To do:
Only the lines from the one containing "Пластик. канистра" through the last line below should be written out, exactly and with both ends kept.

Exercise materials:
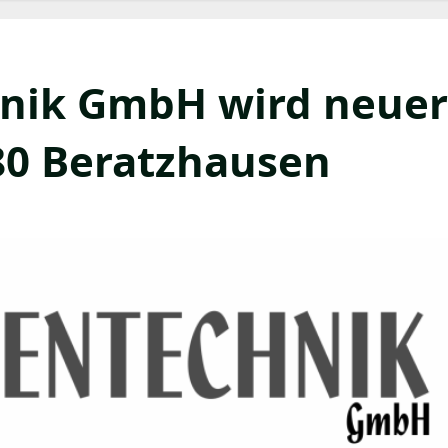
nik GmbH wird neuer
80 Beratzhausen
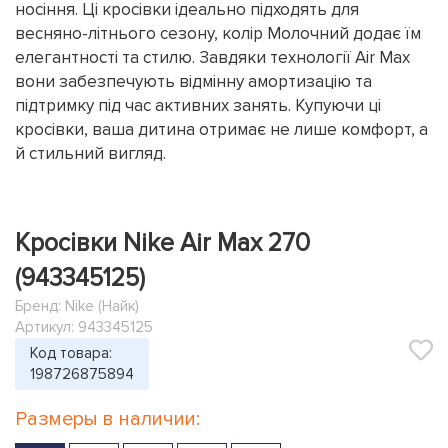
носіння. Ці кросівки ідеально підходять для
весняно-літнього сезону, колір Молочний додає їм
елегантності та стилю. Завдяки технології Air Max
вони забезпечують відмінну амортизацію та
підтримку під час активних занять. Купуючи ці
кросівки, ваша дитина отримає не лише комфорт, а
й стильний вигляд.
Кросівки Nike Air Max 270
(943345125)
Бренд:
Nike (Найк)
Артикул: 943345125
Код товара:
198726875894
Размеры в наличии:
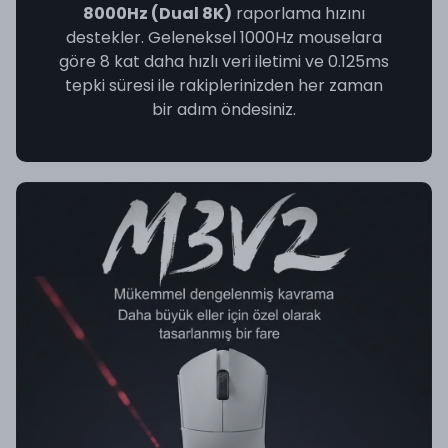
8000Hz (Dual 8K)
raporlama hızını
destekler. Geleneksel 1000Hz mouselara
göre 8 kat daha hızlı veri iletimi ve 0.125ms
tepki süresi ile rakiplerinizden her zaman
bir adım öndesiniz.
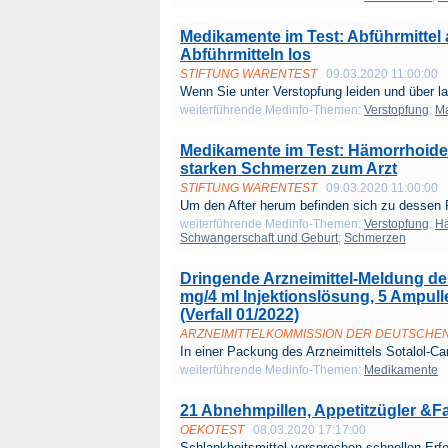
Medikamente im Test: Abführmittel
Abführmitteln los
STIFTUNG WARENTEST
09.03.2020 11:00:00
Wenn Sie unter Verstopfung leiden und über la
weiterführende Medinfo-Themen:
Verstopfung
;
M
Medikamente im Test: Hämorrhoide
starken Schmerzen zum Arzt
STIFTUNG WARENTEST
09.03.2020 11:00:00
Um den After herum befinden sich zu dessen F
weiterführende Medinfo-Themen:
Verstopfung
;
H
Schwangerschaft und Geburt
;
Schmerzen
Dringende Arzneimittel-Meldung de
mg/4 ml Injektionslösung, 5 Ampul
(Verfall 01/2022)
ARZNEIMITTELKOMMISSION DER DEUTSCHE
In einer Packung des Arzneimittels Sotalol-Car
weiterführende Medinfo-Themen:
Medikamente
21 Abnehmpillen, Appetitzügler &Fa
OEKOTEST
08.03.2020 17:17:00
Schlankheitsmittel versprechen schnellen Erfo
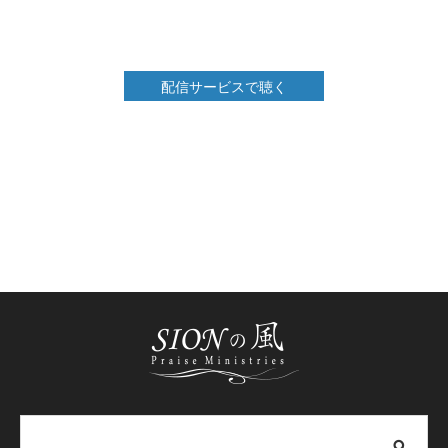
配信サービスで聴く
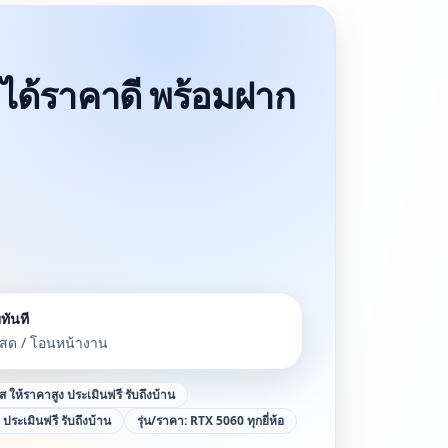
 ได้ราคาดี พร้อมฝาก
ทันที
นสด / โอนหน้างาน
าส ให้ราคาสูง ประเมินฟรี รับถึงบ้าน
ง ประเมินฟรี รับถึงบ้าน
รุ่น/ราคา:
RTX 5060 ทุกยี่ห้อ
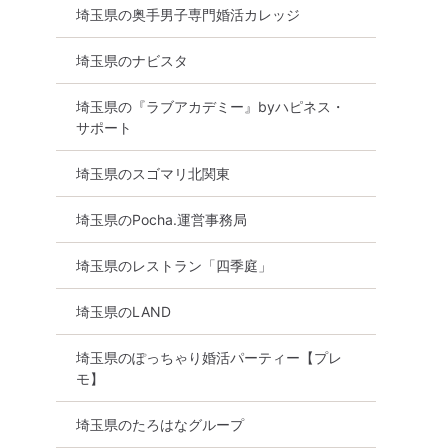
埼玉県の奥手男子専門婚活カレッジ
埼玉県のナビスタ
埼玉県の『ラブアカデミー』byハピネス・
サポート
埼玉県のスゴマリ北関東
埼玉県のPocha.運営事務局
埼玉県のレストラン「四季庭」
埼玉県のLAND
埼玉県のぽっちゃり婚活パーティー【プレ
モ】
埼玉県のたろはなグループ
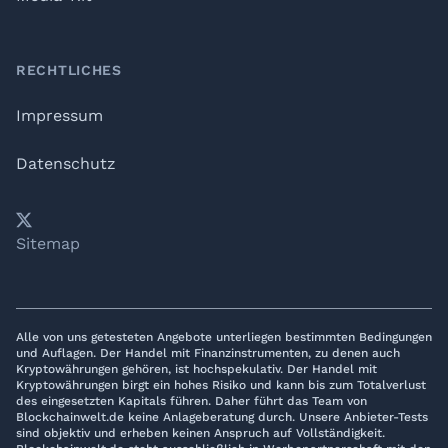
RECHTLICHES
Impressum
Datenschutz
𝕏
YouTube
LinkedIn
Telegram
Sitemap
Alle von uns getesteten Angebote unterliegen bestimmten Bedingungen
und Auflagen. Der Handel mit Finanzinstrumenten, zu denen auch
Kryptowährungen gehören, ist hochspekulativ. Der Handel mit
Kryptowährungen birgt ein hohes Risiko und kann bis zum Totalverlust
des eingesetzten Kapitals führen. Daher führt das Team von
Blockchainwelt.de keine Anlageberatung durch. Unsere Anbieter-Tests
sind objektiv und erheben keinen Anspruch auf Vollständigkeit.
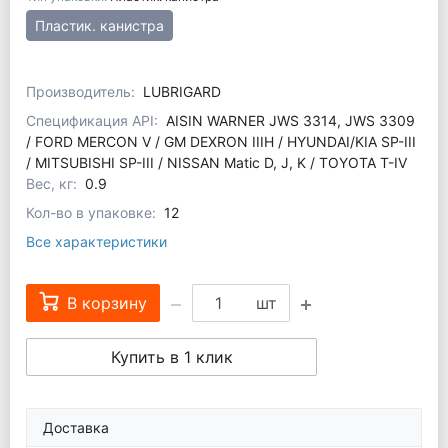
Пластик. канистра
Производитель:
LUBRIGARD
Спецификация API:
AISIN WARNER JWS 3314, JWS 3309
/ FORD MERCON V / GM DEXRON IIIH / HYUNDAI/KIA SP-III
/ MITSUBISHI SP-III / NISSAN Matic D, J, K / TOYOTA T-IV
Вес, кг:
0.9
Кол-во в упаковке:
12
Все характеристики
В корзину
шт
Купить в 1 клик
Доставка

Result for this exercise:
Пластик. канистра
Производитель:
LUBRIGARD
Спецификация API:
AISIN WARNER JWS 3314, JWS 3309
/ FORD MERCON V / GM DEXRON IIIH / HYUNDAI/KIA SP-III
/ MITSUBISHI SP-III / NISSAN Matic D, J, K / TOYOTA T-IV
Вес, кг:
0.9
Кол-во в упаковке:
12
Все характеристики
В корзину
шт
Купить в 1 клик
Доставка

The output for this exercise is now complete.